▸ Record excerpts:

^^^^^^^^

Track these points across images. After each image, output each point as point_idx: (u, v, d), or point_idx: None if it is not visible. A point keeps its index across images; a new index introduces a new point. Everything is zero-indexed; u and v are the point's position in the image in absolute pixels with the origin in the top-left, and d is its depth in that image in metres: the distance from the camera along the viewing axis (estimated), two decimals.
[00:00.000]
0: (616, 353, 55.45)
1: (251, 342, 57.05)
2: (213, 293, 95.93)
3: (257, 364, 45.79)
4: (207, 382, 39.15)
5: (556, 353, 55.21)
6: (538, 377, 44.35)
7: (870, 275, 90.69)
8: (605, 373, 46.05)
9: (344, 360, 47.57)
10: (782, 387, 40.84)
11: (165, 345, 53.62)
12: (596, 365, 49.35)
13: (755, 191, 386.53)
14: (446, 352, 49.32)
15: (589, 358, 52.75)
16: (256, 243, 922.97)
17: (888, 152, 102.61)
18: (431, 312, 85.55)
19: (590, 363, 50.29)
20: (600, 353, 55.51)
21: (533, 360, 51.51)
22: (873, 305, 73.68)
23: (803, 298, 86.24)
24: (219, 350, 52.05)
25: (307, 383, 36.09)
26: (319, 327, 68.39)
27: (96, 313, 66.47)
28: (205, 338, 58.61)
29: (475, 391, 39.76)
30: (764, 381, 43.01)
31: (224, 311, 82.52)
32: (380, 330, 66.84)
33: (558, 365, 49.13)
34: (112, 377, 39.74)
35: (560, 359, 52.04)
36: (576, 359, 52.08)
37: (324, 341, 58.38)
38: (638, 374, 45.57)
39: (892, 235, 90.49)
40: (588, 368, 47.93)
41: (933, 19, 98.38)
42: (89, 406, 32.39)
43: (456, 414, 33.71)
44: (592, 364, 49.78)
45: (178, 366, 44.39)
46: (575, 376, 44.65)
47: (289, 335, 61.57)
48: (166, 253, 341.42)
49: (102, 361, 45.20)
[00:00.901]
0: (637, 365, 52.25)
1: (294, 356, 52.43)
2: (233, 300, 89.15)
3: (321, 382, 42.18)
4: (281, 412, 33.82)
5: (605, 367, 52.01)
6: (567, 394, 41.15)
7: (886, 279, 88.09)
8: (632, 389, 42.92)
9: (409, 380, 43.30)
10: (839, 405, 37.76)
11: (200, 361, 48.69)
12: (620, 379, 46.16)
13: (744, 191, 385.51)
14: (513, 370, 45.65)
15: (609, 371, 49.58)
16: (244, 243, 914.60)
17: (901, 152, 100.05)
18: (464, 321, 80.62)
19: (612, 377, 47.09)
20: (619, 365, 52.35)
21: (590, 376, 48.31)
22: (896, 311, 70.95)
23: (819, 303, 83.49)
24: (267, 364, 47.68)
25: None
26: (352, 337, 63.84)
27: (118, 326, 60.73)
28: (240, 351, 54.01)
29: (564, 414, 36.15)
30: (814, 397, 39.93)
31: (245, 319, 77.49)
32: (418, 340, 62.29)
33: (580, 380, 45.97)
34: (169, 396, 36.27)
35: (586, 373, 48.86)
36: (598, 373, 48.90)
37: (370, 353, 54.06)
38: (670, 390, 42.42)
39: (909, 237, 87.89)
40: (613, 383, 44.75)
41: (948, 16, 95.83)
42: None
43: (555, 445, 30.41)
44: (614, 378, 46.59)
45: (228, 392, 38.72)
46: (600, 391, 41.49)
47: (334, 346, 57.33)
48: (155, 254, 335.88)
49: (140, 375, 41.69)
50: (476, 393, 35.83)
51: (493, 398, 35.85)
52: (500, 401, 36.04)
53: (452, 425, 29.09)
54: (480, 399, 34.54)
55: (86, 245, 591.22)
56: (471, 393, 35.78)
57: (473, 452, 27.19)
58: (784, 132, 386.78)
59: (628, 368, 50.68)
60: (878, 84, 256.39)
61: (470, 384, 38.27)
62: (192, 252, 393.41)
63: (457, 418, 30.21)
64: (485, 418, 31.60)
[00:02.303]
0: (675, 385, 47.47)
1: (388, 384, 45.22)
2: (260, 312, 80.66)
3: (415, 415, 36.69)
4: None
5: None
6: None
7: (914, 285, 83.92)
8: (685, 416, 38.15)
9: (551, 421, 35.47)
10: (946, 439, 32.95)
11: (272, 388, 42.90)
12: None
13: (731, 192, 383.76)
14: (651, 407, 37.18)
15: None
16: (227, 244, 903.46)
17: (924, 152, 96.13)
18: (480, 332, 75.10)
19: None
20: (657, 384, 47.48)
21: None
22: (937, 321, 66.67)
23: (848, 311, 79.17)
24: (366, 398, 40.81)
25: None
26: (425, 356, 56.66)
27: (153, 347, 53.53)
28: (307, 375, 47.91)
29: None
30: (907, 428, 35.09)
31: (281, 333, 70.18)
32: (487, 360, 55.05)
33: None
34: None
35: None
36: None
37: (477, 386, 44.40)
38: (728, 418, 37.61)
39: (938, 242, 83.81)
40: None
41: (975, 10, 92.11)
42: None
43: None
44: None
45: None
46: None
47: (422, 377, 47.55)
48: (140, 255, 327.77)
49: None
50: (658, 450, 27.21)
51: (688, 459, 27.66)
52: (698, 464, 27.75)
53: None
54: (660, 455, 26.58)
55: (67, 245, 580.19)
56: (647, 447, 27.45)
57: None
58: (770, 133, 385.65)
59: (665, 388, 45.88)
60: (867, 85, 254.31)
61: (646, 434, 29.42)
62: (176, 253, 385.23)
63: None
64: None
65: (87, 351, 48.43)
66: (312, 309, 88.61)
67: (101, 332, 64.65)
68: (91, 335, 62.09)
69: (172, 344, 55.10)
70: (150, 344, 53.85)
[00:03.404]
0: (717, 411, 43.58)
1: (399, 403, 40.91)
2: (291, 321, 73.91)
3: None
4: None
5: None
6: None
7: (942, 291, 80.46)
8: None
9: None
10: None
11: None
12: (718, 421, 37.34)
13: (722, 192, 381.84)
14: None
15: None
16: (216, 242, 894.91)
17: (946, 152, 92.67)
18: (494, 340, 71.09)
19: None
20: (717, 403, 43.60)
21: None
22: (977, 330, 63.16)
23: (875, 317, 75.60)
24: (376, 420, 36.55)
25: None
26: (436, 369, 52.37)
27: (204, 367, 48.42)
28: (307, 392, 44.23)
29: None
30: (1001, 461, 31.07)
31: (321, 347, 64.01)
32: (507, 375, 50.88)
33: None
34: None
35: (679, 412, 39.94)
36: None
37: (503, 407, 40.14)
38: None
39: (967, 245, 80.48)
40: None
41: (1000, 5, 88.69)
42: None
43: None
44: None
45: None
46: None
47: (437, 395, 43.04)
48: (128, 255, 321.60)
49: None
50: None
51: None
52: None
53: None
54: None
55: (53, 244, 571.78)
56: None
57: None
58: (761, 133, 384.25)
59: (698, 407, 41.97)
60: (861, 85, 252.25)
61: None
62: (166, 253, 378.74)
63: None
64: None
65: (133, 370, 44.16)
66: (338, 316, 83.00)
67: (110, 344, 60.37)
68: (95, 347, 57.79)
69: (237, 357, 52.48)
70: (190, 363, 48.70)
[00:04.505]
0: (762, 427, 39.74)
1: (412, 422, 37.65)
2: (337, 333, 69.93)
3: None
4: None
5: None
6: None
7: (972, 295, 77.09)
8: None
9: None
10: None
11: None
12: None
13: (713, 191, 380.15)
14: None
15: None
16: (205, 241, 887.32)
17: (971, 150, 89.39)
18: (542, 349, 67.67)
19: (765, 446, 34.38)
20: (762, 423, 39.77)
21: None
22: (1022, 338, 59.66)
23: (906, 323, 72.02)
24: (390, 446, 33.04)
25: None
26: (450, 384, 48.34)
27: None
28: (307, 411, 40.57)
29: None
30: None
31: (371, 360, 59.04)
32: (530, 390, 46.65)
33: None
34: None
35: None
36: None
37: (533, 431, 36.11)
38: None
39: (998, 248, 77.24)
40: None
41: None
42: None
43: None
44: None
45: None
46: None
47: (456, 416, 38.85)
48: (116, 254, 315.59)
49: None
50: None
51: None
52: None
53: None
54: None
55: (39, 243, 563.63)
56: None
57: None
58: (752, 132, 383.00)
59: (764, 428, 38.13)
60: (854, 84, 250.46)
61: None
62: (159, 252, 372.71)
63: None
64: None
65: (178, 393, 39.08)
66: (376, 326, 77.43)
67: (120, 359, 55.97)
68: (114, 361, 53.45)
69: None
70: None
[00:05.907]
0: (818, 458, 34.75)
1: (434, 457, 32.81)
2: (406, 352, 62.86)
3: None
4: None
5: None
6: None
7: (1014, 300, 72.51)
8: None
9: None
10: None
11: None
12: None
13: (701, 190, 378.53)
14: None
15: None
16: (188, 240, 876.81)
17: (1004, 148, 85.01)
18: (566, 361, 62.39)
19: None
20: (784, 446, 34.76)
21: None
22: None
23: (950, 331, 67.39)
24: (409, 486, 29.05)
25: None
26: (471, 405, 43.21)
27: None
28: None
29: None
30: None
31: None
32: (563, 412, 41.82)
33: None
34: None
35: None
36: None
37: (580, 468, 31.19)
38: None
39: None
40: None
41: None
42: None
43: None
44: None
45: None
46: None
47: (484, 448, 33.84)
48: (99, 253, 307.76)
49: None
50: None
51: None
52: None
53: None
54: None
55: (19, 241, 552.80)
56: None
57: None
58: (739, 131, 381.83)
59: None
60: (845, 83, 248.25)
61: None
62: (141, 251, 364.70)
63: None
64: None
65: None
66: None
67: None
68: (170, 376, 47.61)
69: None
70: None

^^^^^^^^

Above are the records; copy exactly the lines from the line with "55: (86, 245, 591.22)" through the line with "[00:03.404]", both included.

▸ Task answer:
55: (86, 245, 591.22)
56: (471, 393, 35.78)
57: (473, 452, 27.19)
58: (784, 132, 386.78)
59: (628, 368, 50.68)
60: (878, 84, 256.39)
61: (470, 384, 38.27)
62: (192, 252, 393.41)
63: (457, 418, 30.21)
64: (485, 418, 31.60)
[00:02.303]
0: (675, 385, 47.47)
1: (388, 384, 45.22)
2: (260, 312, 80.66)
3: (415, 415, 36.69)
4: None
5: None
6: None
7: (914, 285, 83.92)
8: (685, 416, 38.15)
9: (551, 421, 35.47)
10: (946, 439, 32.95)
11: (272, 388, 42.90)
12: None
13: (731, 192, 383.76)
14: (651, 407, 37.18)
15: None
16: (227, 244, 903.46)
17: (924, 152, 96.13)
18: (480, 332, 75.10)
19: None
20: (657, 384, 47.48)
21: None
22: (937, 321, 66.67)
23: (848, 311, 79.17)
24: (366, 398, 40.81)
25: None
26: (425, 356, 56.66)
27: (153, 347, 53.53)
28: (307, 375, 47.91)
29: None
30: (907, 428, 35.09)
31: (281, 333, 70.18)
32: (487, 360, 55.05)
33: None
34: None
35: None
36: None
37: (477, 386, 44.40)
38: (728, 418, 37.61)
39: (938, 242, 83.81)
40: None
41: (975, 10, 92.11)
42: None
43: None
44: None
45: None
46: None
47: (422, 377, 47.55)
48: (140, 255, 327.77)
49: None
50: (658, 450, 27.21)
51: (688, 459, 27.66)
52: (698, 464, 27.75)
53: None
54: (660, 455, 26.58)
55: (67, 245, 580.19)
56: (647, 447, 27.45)
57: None
58: (770, 133, 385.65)
59: (665, 388, 45.88)
60: (867, 85, 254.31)
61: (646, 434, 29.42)
62: (176, 253, 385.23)
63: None
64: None
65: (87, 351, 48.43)
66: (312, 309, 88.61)
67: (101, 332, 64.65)
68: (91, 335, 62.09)
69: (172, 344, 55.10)
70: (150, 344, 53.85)
[00:03.404]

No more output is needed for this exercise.